Work required
Where a picture shows up in the listing below, omit it and output the rest exactly.

--- START ---

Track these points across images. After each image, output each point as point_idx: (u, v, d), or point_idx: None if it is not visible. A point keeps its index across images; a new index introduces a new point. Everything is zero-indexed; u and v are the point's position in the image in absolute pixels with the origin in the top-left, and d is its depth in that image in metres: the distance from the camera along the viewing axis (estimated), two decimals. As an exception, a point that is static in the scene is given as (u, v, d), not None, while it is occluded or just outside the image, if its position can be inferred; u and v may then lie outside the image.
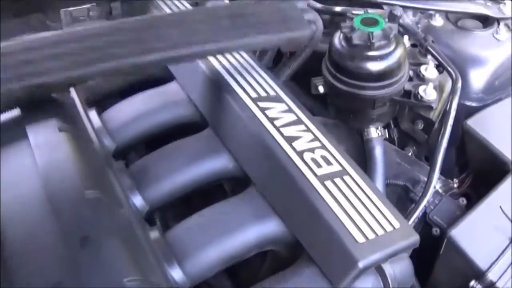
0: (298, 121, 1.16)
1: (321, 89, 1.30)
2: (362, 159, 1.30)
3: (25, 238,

--- END ---

Result of the task
Track these points across images. After each image, output each point as point_idx: (u, v, d), or point_idx: None if it is not visible. A point keeps its index across images; a new index introduces a new point. Everything is zero-indexed; u and v are the point's position in the image in absolute pixels with the origin in the top-left, and d is its depth in that image in metres: the distance from the camera along the viewing axis (estimated), two decimals. As an exception, a point that is static in the scene is given as (u, v, d), not None, while it is occluded or just outside the image, if its position can be inferred; u and v may then lie outside the image.
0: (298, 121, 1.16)
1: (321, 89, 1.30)
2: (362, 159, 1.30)
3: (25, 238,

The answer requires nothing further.